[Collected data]
┄┄┄┄┄┄┄┄┄┄

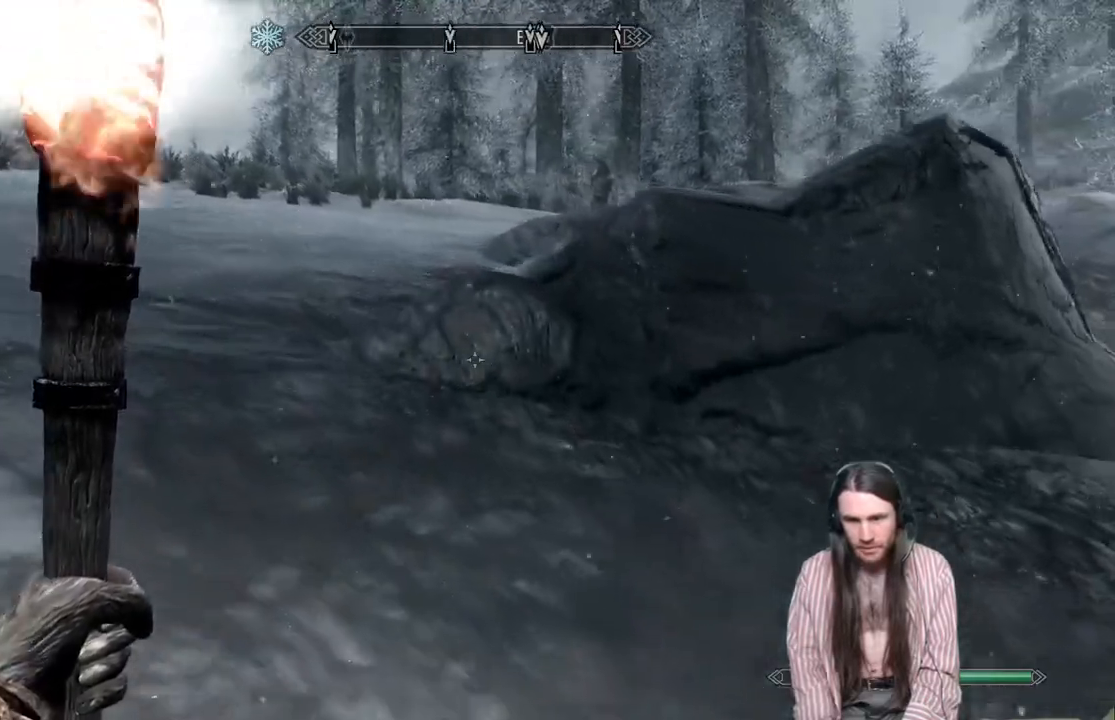
{"buttons": [], "left_stick": "up", "right_stick": "center", "events": [[250, "right_stick", "down-right"], [383, "right_stick", "center"]]}
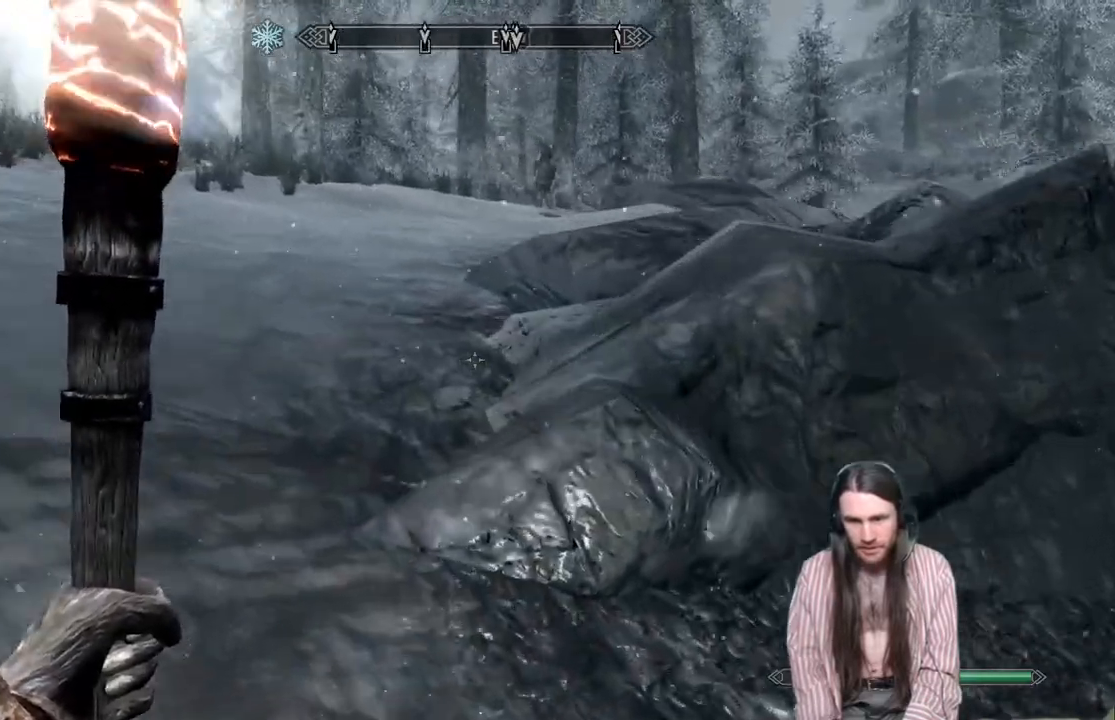
{"buttons": ["L1"], "left_stick": "up", "right_stick": "center", "events": [[17, "right_stick", "right"], [200, "right_stick", "center"], [367, "L1", "down"]]}
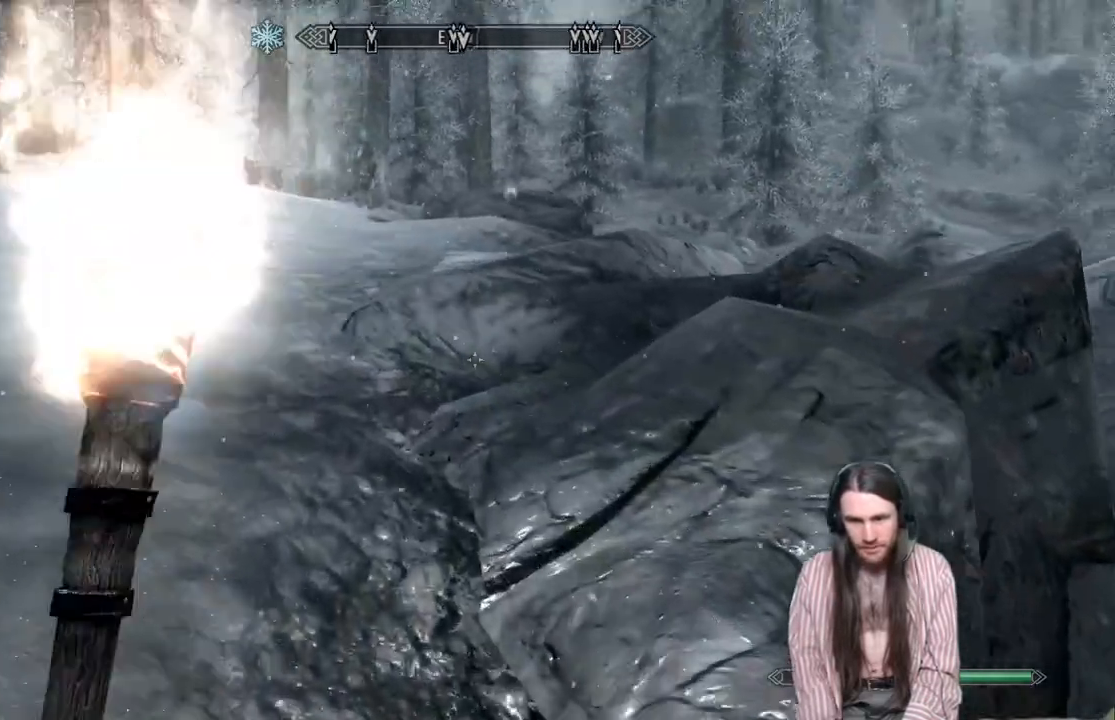
{"buttons": [], "left_stick": "up", "right_stick": "center", "events": [[17, "L1", "up"]]}
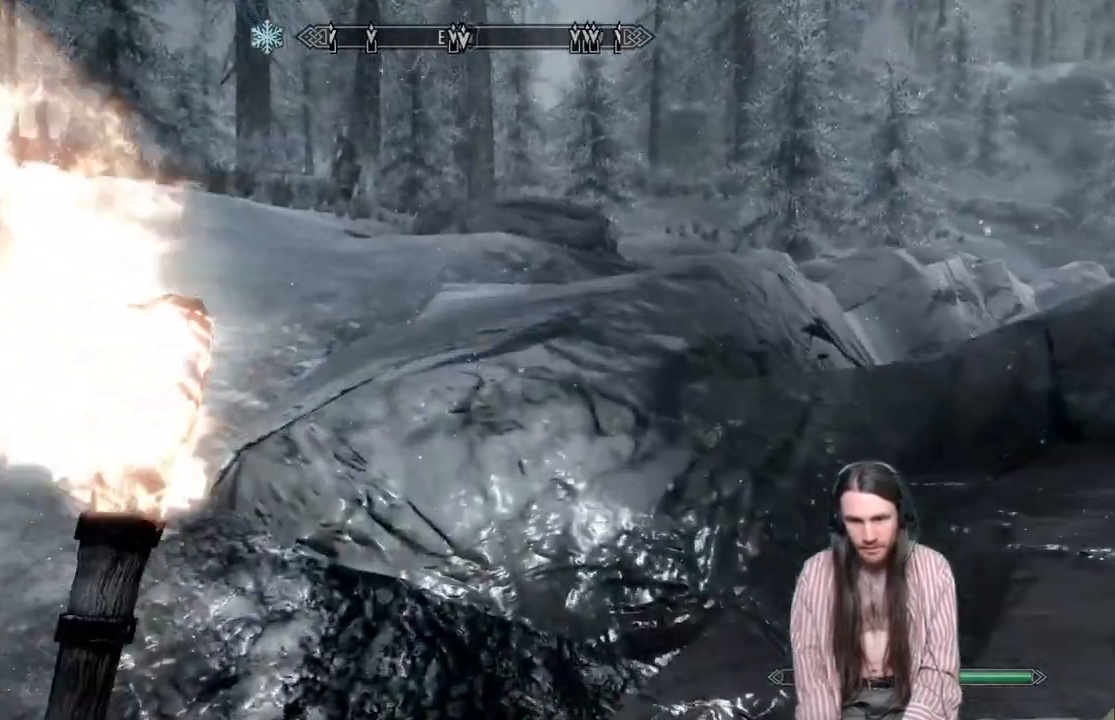
{"buttons": [], "left_stick": "up", "right_stick": "center", "events": []}
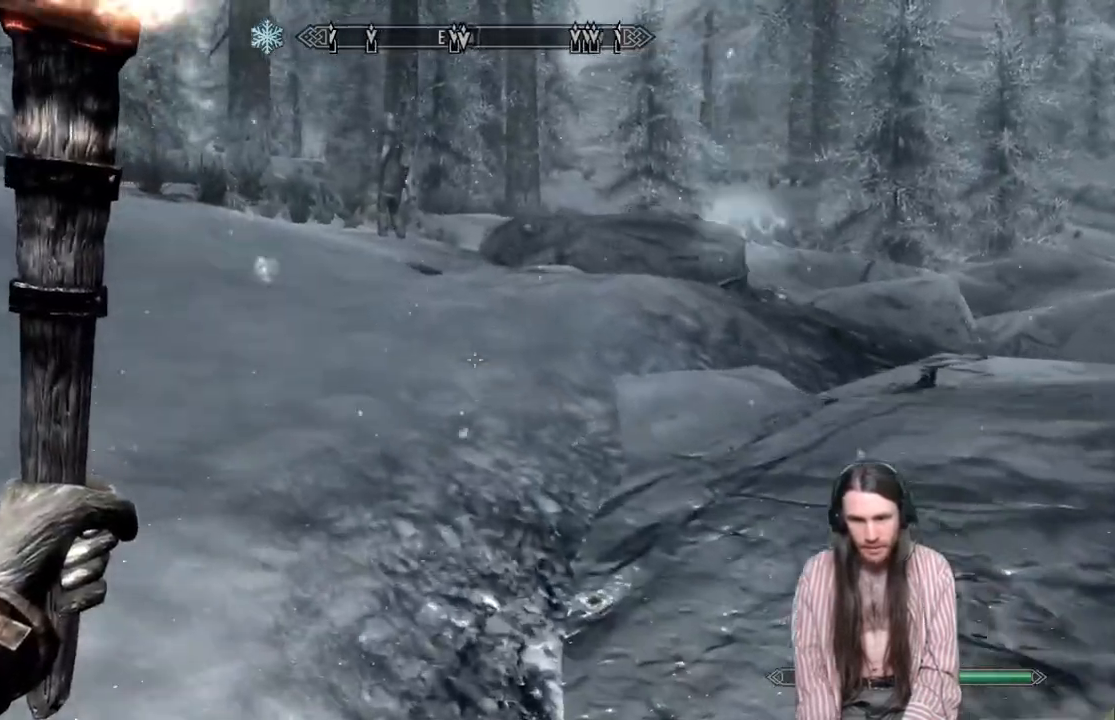
{"buttons": [], "left_stick": "up", "right_stick": "center", "events": []}
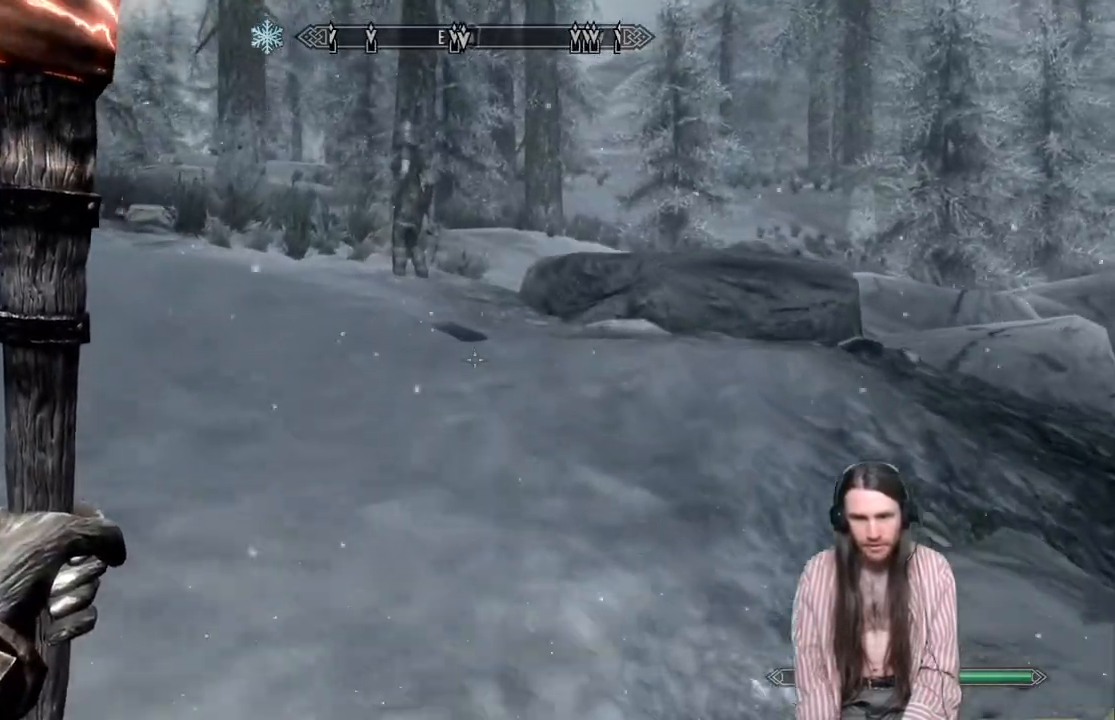
{"buttons": [], "left_stick": "up", "right_stick": "center", "events": []}
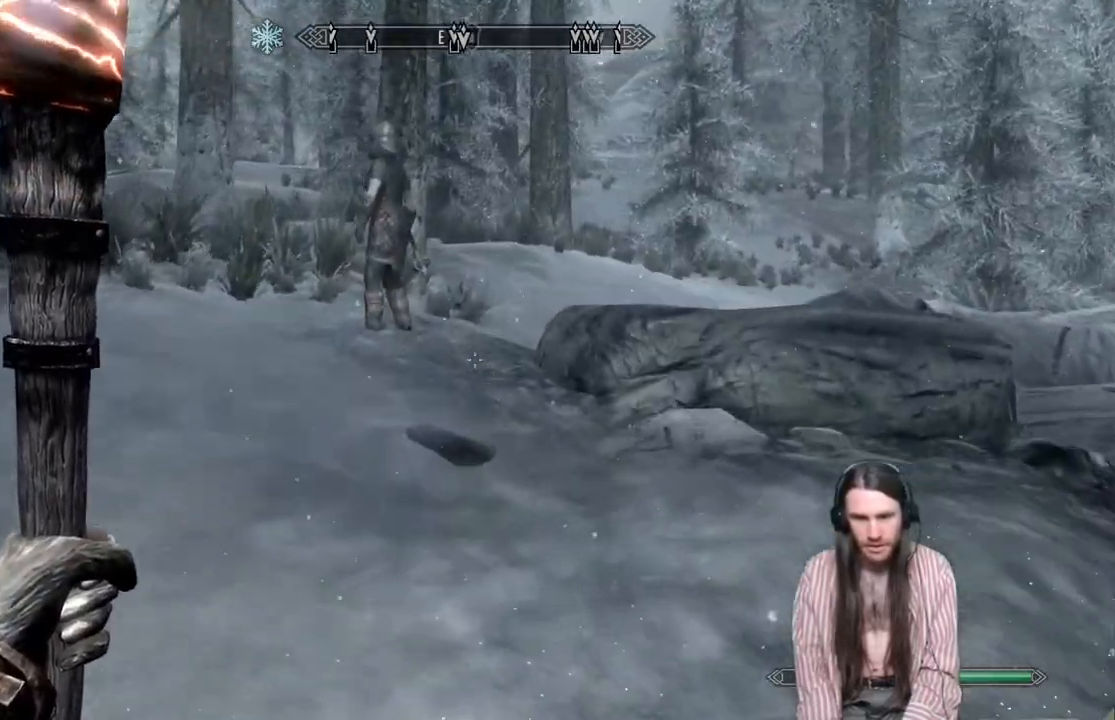
{"buttons": [], "left_stick": "up", "right_stick": "center", "events": []}
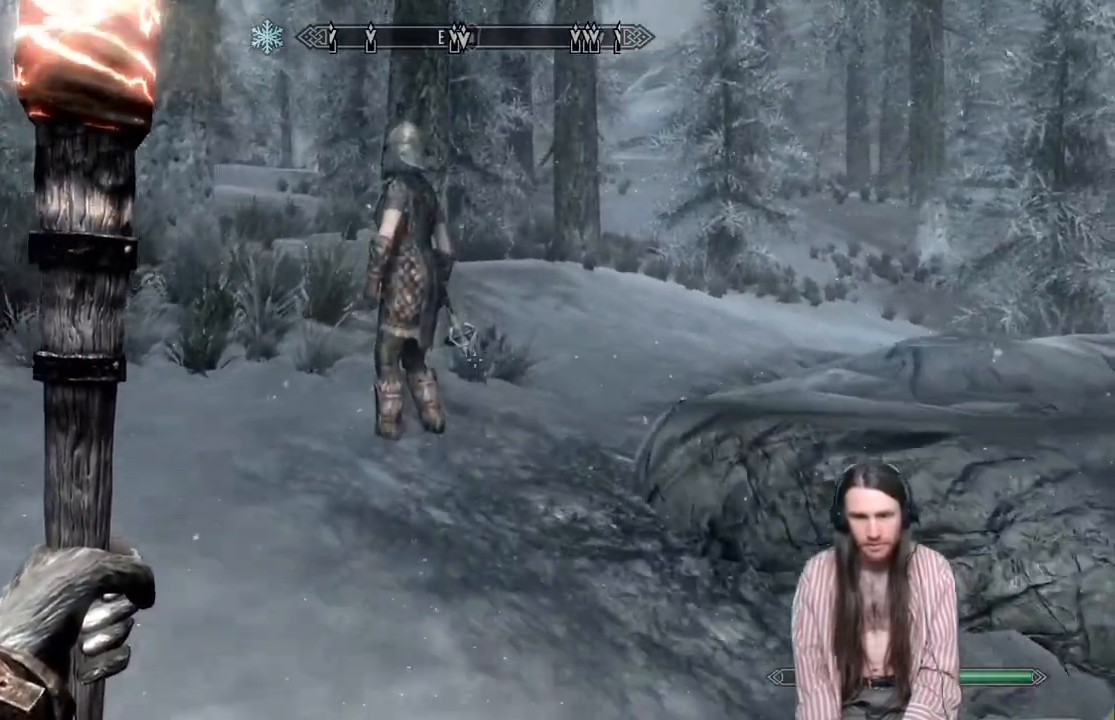
{"buttons": ["Y"], "left_stick": "center", "right_stick": "center", "events": [[417, "Y", "down"], [483, "left_stick", "center"]]}
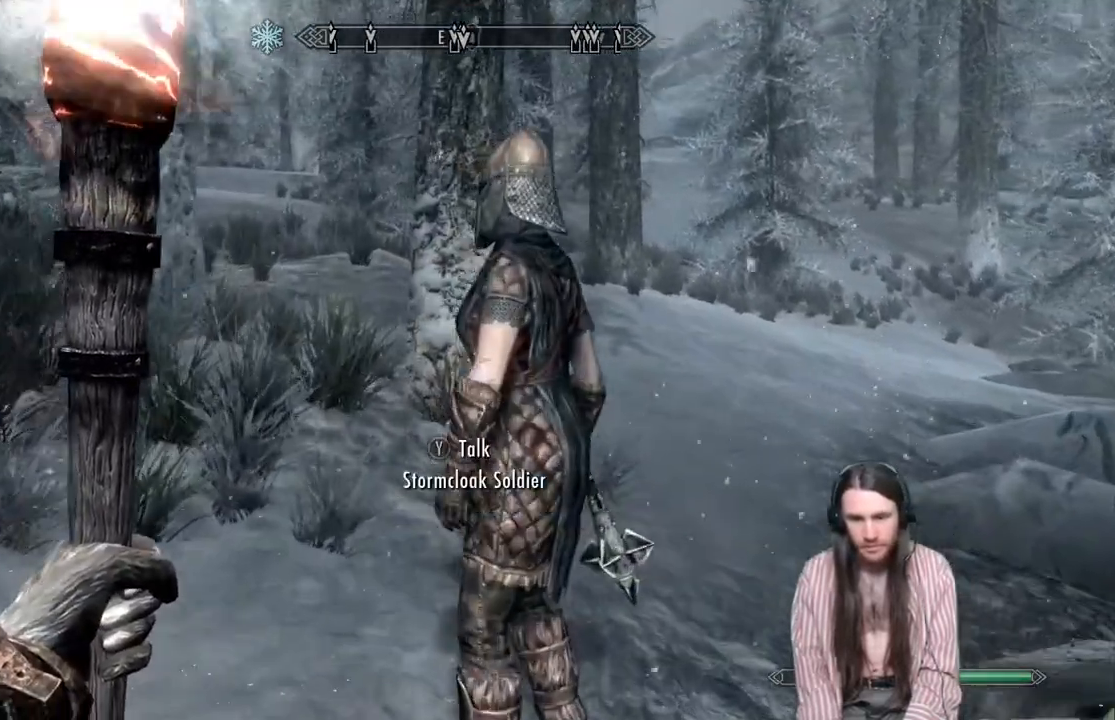
{"buttons": [], "left_stick": "right", "right_stick": "center", "events": [[17, "Y", "up"], [483, "left_stick", "right"]]}
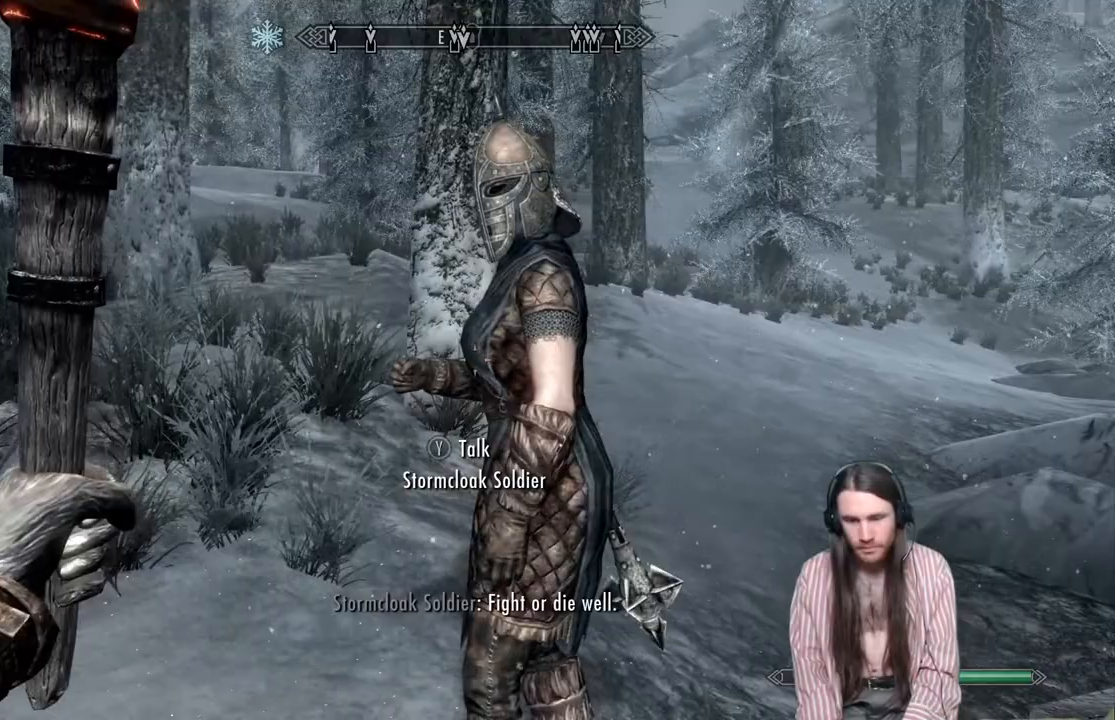
{"buttons": [], "left_stick": "up-right", "right_stick": "up-right", "events": [[250, "left_stick", "up-right"], [417, "right_stick", "up-right"]]}
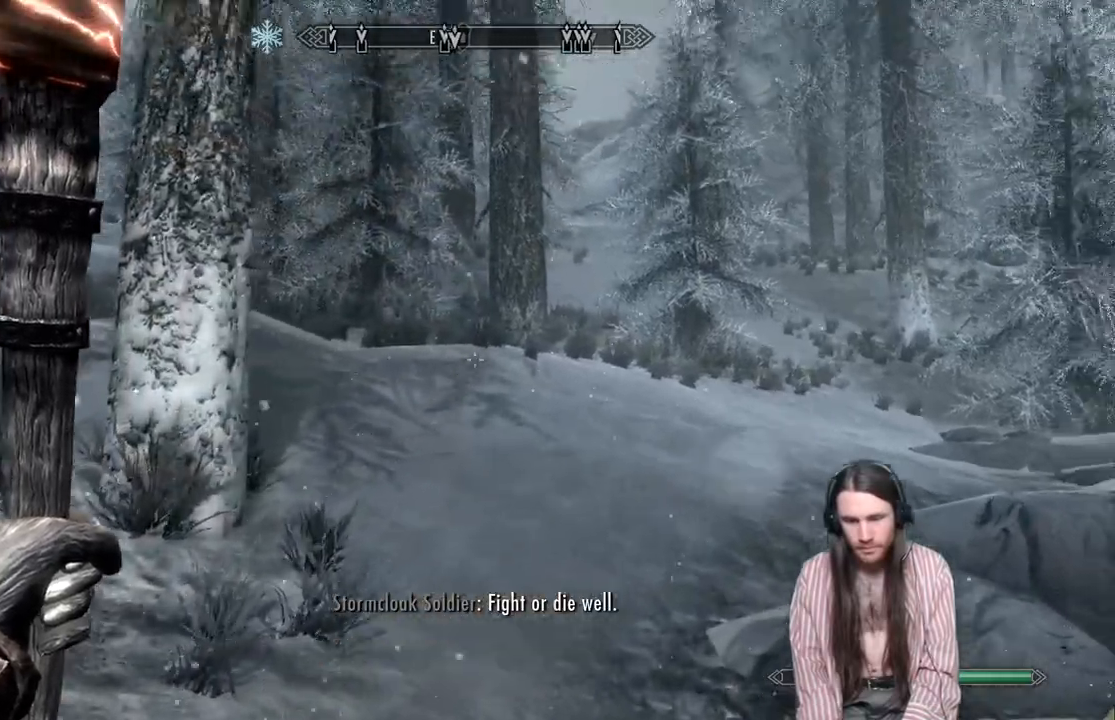
{"buttons": [], "left_stick": "up", "right_stick": "center", "events": [[67, "right_stick", "center"], [300, "right_stick", "up-right"], [367, "left_stick", "up"], [367, "right_stick", "center"]]}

┄┄┄┄┄┄┄┄┄┄

EXERCISE REQUIREMENTS: Your copy should hold every entry exactly as written, but none of the pictures.

TASK RESULT:
{"buttons": [], "left_stick": "up", "right_stick": "center", "events": [[250, "right_stick", "down-right"], [383, "right_stick", "center"]]}
{"buttons": ["L1"], "left_stick": "up", "right_stick": "center", "events": [[17, "right_stick", "right"], [200, "right_stick", "center"], [367, "L1", "down"]]}
{"buttons": [], "left_stick": "up", "right_stick": "center", "events": [[17, "L1", "up"]]}
{"buttons": [], "left_stick": "up", "right_stick": "center", "events": []}
{"buttons": [], "left_stick": "up", "right_stick": "center", "events": []}
{"buttons": [], "left_stick": "up", "right_stick": "center", "events": []}
{"buttons": [], "left_stick": "up", "right_stick": "center", "events": []}
{"buttons": ["Y"], "left_stick": "center", "right_stick": "center", "events": [[417, "Y", "down"], [483, "left_stick", "center"]]}
{"buttons": [], "left_stick": "right", "right_stick": "center", "events": [[17, "Y", "up"], [483, "left_stick", "right"]]}
{"buttons": [], "left_stick": "up-right", "right_stick": "up-right", "events": [[250, "left_stick", "up-right"], [417, "right_stick", "up-right"]]}
{"buttons": [], "left_stick": "up", "right_stick": "center", "events": [[67, "right_stick", "center"], [300, "right_stick", "up-right"], [367, "left_stick", "up"], [367, "right_stick", "center"]]}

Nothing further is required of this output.